*** Block opens ***

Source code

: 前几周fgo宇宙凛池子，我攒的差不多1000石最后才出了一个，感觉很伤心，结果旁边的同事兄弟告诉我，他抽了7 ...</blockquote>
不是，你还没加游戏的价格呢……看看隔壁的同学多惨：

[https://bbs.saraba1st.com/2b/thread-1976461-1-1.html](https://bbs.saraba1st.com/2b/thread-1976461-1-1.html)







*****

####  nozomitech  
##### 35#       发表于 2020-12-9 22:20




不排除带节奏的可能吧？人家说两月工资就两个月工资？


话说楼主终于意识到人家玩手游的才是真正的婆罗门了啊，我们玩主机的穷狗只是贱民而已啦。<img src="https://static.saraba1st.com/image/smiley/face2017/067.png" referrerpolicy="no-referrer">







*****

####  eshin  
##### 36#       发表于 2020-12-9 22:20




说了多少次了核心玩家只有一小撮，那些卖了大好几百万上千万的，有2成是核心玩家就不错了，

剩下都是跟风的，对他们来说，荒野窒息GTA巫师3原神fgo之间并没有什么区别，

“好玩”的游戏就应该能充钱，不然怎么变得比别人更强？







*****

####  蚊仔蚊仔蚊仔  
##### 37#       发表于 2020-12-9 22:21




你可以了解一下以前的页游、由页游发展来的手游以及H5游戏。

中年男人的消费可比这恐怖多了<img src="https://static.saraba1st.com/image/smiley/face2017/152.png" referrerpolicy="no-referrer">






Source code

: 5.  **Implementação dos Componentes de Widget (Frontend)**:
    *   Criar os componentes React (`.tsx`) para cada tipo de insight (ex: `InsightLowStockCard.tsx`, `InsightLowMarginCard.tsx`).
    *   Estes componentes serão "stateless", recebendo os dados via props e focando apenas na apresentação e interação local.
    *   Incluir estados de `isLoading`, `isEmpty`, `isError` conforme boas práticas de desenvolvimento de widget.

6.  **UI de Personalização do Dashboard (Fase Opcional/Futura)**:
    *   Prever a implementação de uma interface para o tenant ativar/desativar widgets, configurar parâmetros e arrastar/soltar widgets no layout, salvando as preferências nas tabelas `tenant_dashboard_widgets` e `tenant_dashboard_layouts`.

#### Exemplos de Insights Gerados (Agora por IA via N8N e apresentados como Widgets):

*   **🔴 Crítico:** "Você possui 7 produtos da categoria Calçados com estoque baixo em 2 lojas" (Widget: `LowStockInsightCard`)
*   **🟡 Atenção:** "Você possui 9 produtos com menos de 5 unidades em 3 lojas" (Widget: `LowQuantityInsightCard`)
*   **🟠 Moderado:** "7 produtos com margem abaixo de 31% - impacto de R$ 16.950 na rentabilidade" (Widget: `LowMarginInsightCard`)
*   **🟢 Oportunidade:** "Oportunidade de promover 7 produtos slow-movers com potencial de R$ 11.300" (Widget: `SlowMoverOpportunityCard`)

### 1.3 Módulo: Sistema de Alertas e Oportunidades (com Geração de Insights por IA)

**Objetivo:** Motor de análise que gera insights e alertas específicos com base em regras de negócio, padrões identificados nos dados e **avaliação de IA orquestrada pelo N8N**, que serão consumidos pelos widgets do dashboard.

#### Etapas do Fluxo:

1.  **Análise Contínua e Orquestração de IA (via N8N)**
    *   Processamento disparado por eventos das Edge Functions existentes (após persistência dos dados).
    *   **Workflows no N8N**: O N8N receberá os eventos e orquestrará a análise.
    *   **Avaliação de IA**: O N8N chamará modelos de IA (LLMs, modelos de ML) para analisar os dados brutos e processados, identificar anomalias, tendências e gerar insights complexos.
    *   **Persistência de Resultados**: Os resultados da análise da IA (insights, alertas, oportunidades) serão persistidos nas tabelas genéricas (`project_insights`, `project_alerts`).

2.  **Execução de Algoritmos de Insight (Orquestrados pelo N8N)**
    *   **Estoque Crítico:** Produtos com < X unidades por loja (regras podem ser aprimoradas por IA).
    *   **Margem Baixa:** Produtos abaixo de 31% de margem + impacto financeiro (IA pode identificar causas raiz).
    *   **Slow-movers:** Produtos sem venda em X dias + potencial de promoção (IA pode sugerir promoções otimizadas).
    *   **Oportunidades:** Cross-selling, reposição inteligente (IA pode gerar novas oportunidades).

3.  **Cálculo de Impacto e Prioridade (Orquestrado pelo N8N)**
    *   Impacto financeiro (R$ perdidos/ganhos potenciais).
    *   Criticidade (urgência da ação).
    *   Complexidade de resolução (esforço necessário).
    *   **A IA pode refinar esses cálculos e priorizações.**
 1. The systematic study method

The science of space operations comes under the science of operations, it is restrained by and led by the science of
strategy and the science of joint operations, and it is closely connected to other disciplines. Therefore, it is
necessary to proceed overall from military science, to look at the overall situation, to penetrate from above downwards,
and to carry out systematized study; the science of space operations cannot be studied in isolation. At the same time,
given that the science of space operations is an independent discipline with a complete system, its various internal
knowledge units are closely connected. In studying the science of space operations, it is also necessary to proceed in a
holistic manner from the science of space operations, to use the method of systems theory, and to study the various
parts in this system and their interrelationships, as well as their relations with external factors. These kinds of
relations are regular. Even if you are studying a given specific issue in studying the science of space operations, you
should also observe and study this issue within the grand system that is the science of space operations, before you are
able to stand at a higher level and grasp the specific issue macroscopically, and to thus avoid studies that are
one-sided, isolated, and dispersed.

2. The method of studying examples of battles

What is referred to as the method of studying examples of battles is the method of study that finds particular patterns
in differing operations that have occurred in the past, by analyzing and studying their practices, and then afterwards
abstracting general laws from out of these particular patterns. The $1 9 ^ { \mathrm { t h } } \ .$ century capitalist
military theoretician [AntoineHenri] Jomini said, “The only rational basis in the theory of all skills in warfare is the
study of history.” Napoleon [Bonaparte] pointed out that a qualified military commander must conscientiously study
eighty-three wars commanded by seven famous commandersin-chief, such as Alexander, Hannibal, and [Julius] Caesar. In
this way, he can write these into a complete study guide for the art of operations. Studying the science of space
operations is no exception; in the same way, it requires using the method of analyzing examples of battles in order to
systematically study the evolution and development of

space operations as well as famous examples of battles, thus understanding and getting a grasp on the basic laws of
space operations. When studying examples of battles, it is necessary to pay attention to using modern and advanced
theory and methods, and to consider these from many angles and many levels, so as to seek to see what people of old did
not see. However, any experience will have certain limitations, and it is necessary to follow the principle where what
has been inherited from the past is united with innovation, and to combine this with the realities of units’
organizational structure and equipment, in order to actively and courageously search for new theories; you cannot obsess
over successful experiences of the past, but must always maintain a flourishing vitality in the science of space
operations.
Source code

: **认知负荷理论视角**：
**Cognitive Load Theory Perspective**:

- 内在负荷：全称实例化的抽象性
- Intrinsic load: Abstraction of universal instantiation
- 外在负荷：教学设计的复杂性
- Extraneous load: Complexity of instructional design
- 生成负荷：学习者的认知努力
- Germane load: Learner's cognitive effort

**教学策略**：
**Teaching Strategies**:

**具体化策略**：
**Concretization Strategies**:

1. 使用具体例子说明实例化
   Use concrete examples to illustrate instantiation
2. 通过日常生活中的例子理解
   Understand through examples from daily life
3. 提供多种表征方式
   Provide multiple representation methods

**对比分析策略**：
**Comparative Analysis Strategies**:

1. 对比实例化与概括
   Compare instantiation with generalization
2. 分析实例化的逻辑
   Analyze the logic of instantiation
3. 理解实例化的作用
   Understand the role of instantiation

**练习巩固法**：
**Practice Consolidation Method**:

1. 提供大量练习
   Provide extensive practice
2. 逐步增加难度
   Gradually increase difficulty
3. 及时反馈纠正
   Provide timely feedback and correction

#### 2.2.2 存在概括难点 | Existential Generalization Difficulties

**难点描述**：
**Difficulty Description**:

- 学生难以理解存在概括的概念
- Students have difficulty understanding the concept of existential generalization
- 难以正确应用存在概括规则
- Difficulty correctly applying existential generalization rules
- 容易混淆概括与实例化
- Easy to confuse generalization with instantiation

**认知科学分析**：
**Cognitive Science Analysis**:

*** Block closes ***

Out of the entries above, write out only the lines between the line holding "persistência dos dados)." and the line holding "aprimoradas por IA).", inclusive, each exactly as given.

    *   Processamento disparado por eventos das Edge Functions existentes (após persistência dos dados).
    *   **Workflows no N8N**: O N8N receberá os eventos e orquestrará a análise.
    *   **Avaliação de IA**: O N8N chamará modelos de IA (LLMs, modelos de ML) para analisar os dados brutos e processados, identificar anomalias, tendências e gerar insights complexos.
    *   **Persistência de Resultados**: Os resultados da análise da IA (insights, alertas, oportunidades) serão persistidos nas tabelas genéricas (`project_insights`, `project_alerts`).

2.  **Execução de Algoritmos de Insight (Orquestrados pelo N8N)**
    *   **Estoque Crítico:** Produtos com < X unidades por loja (regras podem ser aprimoradas por IA).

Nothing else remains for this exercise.